The Miwok course runs along many of the trails in Marin that I run on weekends. I also ran the race two years ago in 2016, so I was very familiar with the course. This gave me a huge advantage when it came to pulling ahead and maintaining my lead in the second half of the race.
Having been focused on recovery for the three weeks between Zion and Miwok, I only ran 53 miles between the two races. My left knee was in bad shape after Zion, and I was worried that the pain and inflammation would present again during another hard effort. However, I still wanted to give Miwok a shot for several reasons. I love the course, I’m part of the Marin running community, and I knew I was in great shape to set a personal best and place well in the field.
The race starts with a climb up the famous Dipsea trail, and I helped set the pace with the lead runners. After we crested the top and began our first descent, I was feeling great… but not as great as a couple guys that pulled away. Eli White (ended up in 2nd) built a huge lead over the next few miles.
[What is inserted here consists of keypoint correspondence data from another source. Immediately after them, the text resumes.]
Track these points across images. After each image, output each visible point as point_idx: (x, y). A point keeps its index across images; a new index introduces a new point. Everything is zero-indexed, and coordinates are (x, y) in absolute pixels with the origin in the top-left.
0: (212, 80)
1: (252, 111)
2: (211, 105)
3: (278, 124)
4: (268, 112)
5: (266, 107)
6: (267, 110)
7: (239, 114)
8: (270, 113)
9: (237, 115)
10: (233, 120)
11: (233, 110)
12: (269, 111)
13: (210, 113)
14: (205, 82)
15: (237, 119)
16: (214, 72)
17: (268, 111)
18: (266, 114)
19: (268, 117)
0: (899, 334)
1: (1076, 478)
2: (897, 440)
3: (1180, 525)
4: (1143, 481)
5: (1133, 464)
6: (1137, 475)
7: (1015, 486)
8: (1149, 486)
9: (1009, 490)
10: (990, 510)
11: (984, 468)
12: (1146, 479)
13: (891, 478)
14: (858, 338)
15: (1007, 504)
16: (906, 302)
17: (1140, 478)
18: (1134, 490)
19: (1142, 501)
About 9 miles into the day, I felt my left leg start to have issues with major hamstring tightness and knee pain. I ran on it for a few miles worried that I was going to have to drop. I also let negative emotions to the front of my focus - I was dealing with an unexpected breakup from earlier in the week, which resulted in restless and minimal sleep in the nights leading up to the race. My sub-optimal sleep, emotionally distracted state, and worries about recovery from Zion were all playing into a personal pity party. My pity party continued for 20 miles. At the halfway point, I was 20 minutes behind first place, and there were 5 or so runners that I saw were quickly gaining on me.
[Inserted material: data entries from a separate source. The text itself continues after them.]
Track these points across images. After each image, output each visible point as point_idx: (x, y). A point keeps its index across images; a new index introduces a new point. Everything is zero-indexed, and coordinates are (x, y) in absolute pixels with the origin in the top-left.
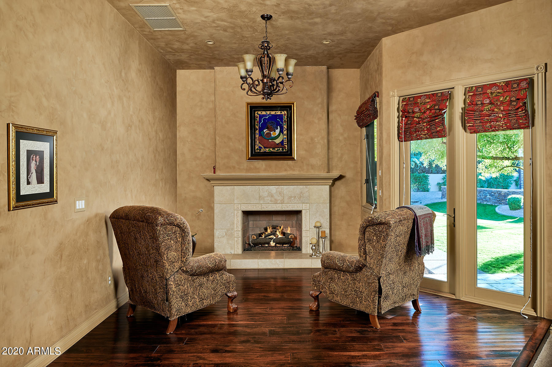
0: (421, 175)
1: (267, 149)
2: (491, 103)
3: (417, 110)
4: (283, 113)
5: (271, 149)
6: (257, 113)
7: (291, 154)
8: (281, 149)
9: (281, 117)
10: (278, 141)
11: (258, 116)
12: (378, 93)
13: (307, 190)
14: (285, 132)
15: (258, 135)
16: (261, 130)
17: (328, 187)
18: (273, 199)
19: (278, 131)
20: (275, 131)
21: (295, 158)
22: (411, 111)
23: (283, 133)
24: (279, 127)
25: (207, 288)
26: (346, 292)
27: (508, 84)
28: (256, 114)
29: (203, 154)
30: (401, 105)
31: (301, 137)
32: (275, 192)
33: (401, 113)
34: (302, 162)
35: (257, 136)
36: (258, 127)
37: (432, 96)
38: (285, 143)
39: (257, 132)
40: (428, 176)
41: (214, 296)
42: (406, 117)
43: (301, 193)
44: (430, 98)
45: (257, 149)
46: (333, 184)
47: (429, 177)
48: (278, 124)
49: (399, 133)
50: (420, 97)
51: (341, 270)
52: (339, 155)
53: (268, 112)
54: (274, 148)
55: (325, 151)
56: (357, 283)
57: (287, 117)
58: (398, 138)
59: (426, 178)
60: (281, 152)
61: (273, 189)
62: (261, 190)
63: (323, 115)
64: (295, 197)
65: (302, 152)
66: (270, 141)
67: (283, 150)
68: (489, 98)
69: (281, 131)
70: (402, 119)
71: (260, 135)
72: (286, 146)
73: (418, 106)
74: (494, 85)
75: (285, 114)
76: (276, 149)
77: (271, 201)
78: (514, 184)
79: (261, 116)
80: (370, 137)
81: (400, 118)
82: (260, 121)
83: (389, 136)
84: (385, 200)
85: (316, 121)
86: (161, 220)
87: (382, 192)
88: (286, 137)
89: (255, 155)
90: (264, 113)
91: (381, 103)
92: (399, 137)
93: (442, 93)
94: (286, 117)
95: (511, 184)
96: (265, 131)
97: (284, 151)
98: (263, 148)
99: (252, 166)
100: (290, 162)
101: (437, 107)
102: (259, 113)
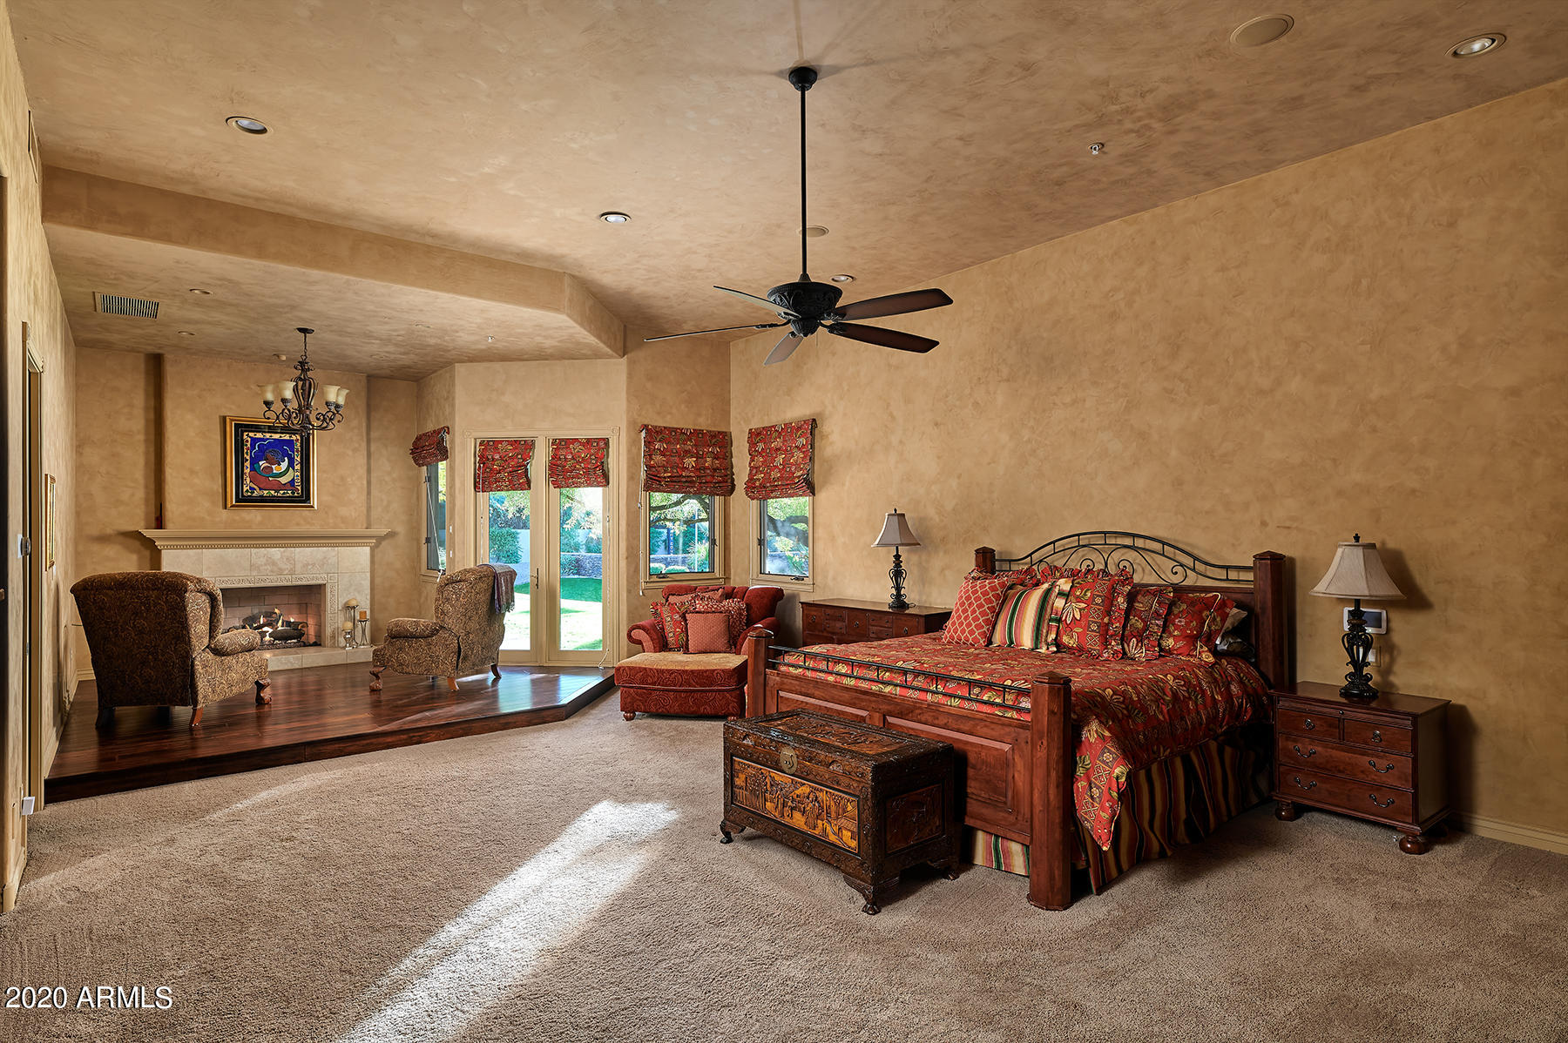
0: (504, 531)
1: (265, 492)
2: (573, 458)
3: (497, 457)
4: (294, 438)
5: (273, 492)
6: (247, 435)
7: (308, 499)
8: (289, 492)
9: (290, 443)
10: (284, 480)
11: (249, 439)
12: (448, 428)
13: (333, 554)
14: (298, 467)
15: (249, 470)
16: (254, 461)
17: (367, 550)
18: (275, 569)
19: (284, 465)
20: (279, 464)
21: (316, 508)
22: (490, 457)
23: (294, 469)
24: (286, 458)
25: (237, 673)
26: (419, 660)
27: (589, 441)
28: (245, 437)
29: (133, 495)
30: (478, 449)
31: (325, 475)
32: (279, 557)
33: (478, 459)
34: (326, 513)
35: (247, 471)
36: (248, 458)
37: (515, 443)
38: (298, 483)
39: (247, 464)
40: (518, 534)
41: (245, 681)
42: (484, 464)
43: (325, 558)
44: (512, 445)
45: (247, 491)
46: (377, 545)
47: (518, 536)
48: (285, 454)
49: (475, 482)
50: (501, 442)
51: (407, 637)
52: (385, 503)
53: (268, 435)
54: (277, 491)
55: (364, 497)
56: (433, 647)
57: (302, 443)
58: (475, 489)
59: (514, 537)
60: (289, 497)
61: (276, 553)
62: (253, 555)
63: (360, 445)
64: (314, 565)
65: (326, 498)
66: (270, 479)
67: (293, 493)
68: (572, 453)
69: (291, 464)
70: (480, 466)
71: (253, 469)
72: (299, 488)
73: (499, 453)
74: (576, 440)
75: (297, 440)
76: (282, 492)
77: (272, 571)
78: (663, 547)
79: (254, 440)
80: (433, 479)
81: (478, 465)
82: (253, 447)
83: (463, 484)
84: (458, 562)
85: (350, 453)
86: (191, 586)
87: (454, 553)
88: (299, 474)
89: (243, 500)
90: (259, 435)
91: (452, 442)
92: (475, 487)
93: (525, 441)
94: (299, 445)
95: (658, 546)
96: (261, 463)
97: (296, 494)
98: (258, 489)
99: (237, 518)
100: (305, 512)
101: (520, 456)
102: (251, 434)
Fortunately, I’ve worked through these mental rough spots before. I knew to give my mind some time, and to keep the legs turning over… I always make a deal with myself that yes, I’m allowed to quit, but only if I make it to “X” point. During Miwok, I promised myself that I would make it to the Cardiac aid station (35.5) to see my SFRC friends. If I still wanted to drop after climbing to Cardiac (the biggest climb of the race), I would allow myself to drop and hike back down the Dipsea to the start. Logistically, it would get me back to my car faster than hitching a ride from an aid station. I repeated a useful mantra: “It doesn’t always get worse.”
Things turned around for me in a massive way on the climb to Cardiac. My emotions cleared. I started to feel confident in myself again. I ran the entire climb, arriving at the aid station just 14 minutes behind the leader. I was now in second! I had gained 6 minutes! My head was back in the game! The SFRC crew cheered me on and gave me a huge boost of energy. My hamstring and knee were actually getting slightly better; it’s almost as though my body stopped resisting, and instead resolved to revisit the pain cave of the late-stage ultra. I maintained a huge focus on my hydration and food intake as the sun came out on Bolinas Ridge. I resolved to catch Eli, the first-place runner, and when I caught him I would dig deep as ever to win the race.
I kept pushing on the ridge, and I had closed another 5 minutes by the time I got to the next aid. I was only 10 minutes back. Things were getting much harder, but I knew the feelings well. I was intimately familiar with the pain and discomfort after my experience at Zion; I was ready to execute the last 3 hours. When I got to Randall aid, the turnaround point at mile 50, I was pleasantly surprised to find out that I had somehow taken the lead! Come to find out, Eli had taken a wrong turn on the ridge. My familiarity with the course had played hugely in my favor. As I climbed out of the aid, I caught site of Eli chasing me hard. I knew it would be a fight and I knew he was an amazing runner - this was going to be a hard-fought finish.
There was nothing magical about the last 12 miles of the day - I put my head down and grinded out the miles with as hard an effort as I could manage. My legs were in a lot of pain, but I knew they were strong enough to handle the 7-minute-mile turnover on the flats of the Bolinas ridge fire road. I did my best to gracefully pass the other runners on the course who were headed to Randall. I kept checking over my shoulder for signs of Eli, but he must have been barely out of my sight. I didn’t let up on my effort. I got one last boost of energy when I saw more SFRC friends at the last aid, and I set off to hold my lead down the final ridge miles and the final steep, technical, and painful descent down the Matt Davis trail.
I listened intently as I was running down the 1500 vertical ft, 1.7 mile trail to the finish. I heard no signs of a challenge coming, so I kept my pace in check so as not to stupidly jeopardize my lead by catching a toe on a root or rock. I cruised off the trail, around the corner, and down the finish chute in 9 hours 18 minutes elapsed. Eli finished just two minutes behind me.
It’s amazing that a single race can induce such a wide span of emotions. I’m getting much better with the mental game - putting aside the feelings of self-doubt, and reiterating to myself that I’m capable and that I do these races to prove something to myself. 2019 has been a fantastic year for my ultra career!